“Shareholder payouts have critical implications for shareholders, especially patients,” wrote lead author Victor Roy, MD, PhD, assistant professor of Family Medicine and Community Health at the University of Pennsylvania, who was a National Clinician Scholar at Yale at the time of the study’s completion. “Increasing capital distributions to shareholders of publicly traded companies may be associated with higher prices and may not be reinvested in improving access, delivery, or research and development.”
The Yale team examined data from Refinitiv Workspace on all health care companies listed on the S&P 500 for at least 1 quarter between December 1, 2001 and December 31, 2002. Researchers say over that span, the average number of health care companies on the S&P 500 increased from 30 to 60 per given year. Shareholder payouts increased 315%, from $54 billion in 2001 to $170.2 billion in 2022, with 19 (of 92) companies accounting for 80.4% of payouts. On average, S&P 500 companies in the health care sector allocated 95% of net income to shareholder payouts.
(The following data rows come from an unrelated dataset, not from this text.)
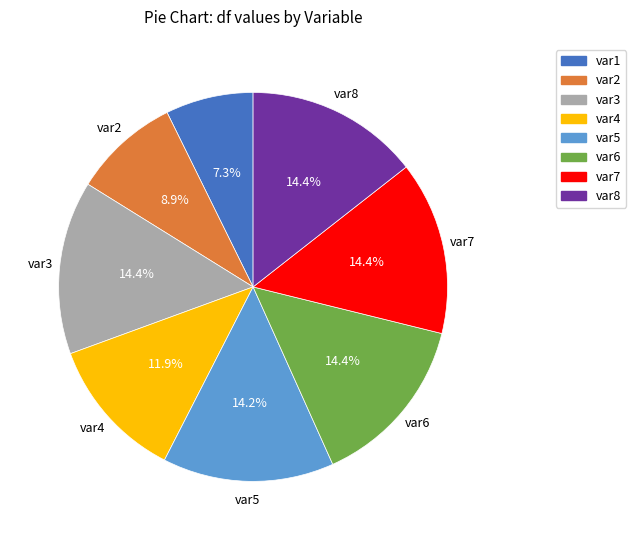

Count the number of slices in the pie.

8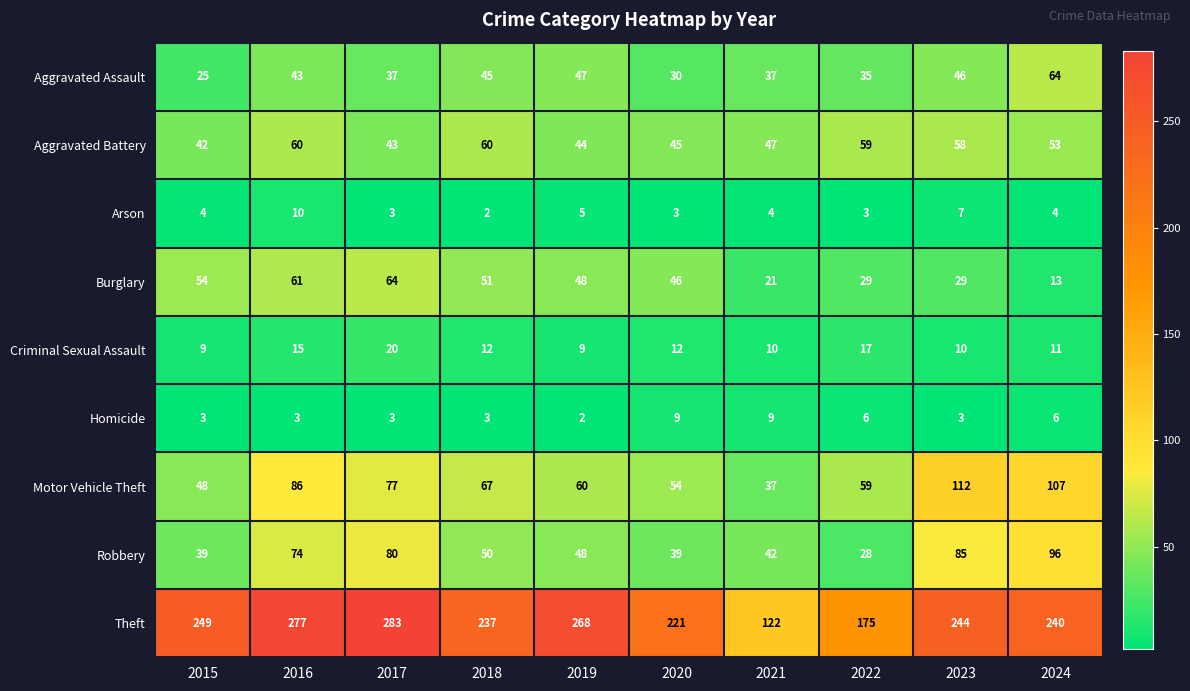

At which category does the chart reach its peak across all series?

2017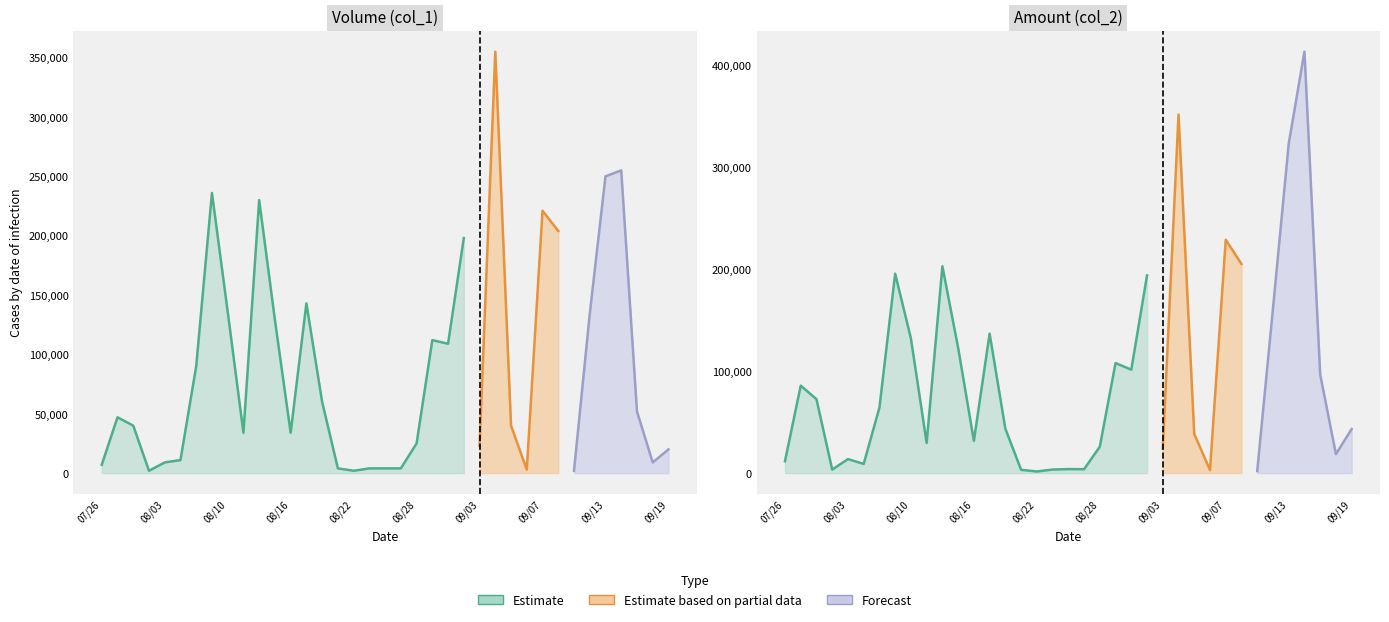

What is the value of the Volume (col_1) point at the 24th from the left?

198000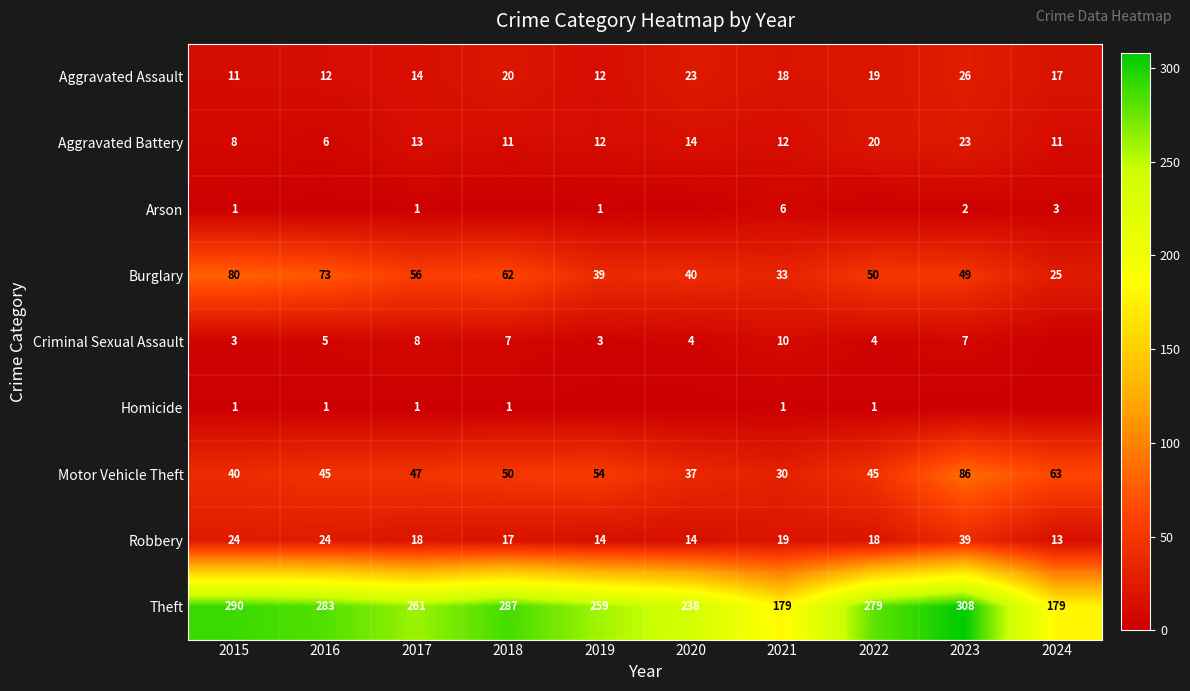

Which category has the lowest value across all series?

2016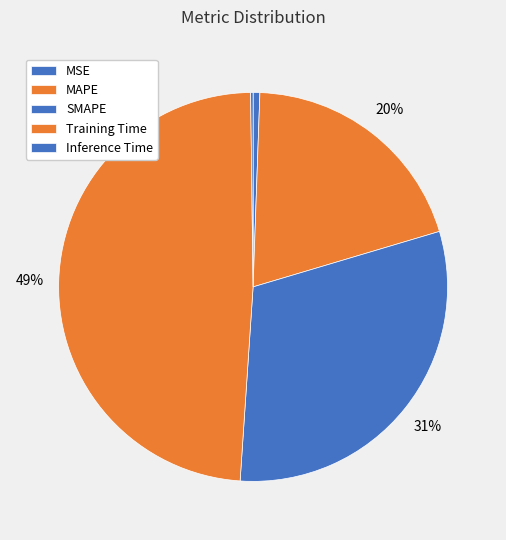

Does any single category account for the majority?

No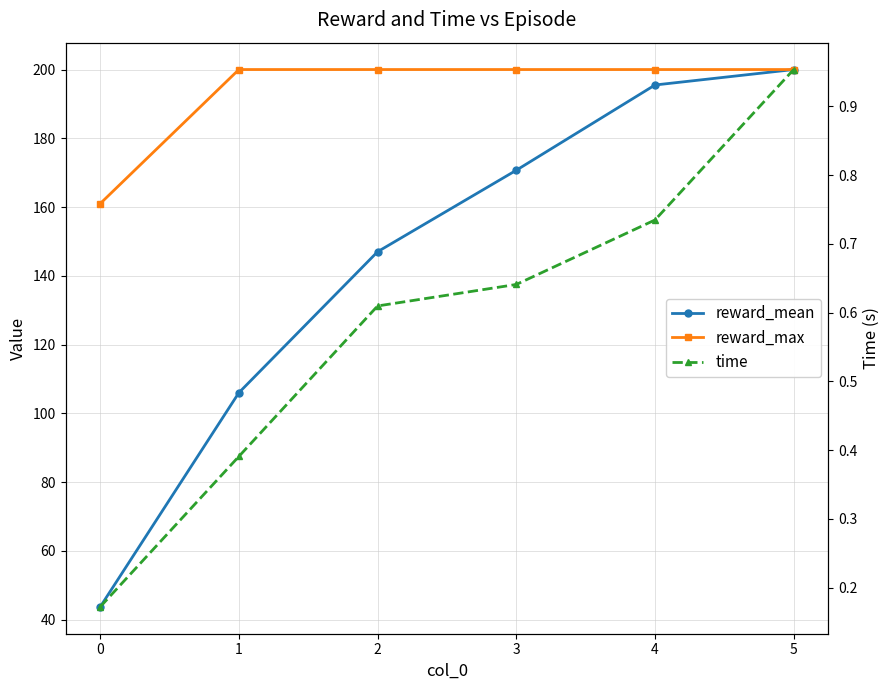

How many lines are shown in the chart?

3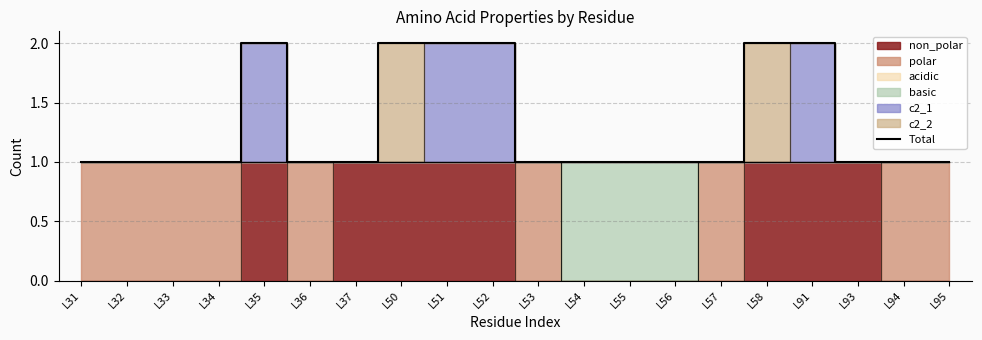

True or false: there are more than 2 points higher than both neighbors.

False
“This is a study that ‘follows the money,'” said Cary Gross, MD, professor of medicine at Yale School of Medicine (YSM) and senior author of the study. “There has been a great deal of concern about the ‘privatization’ of the healthcare system, with for-profit companies taking on a larger and larger role. An important question is where does the money that flows through the healthcare system, and to these for-profit companies, go?”
Other study authors included Victor Amana and Joseph S. Ross.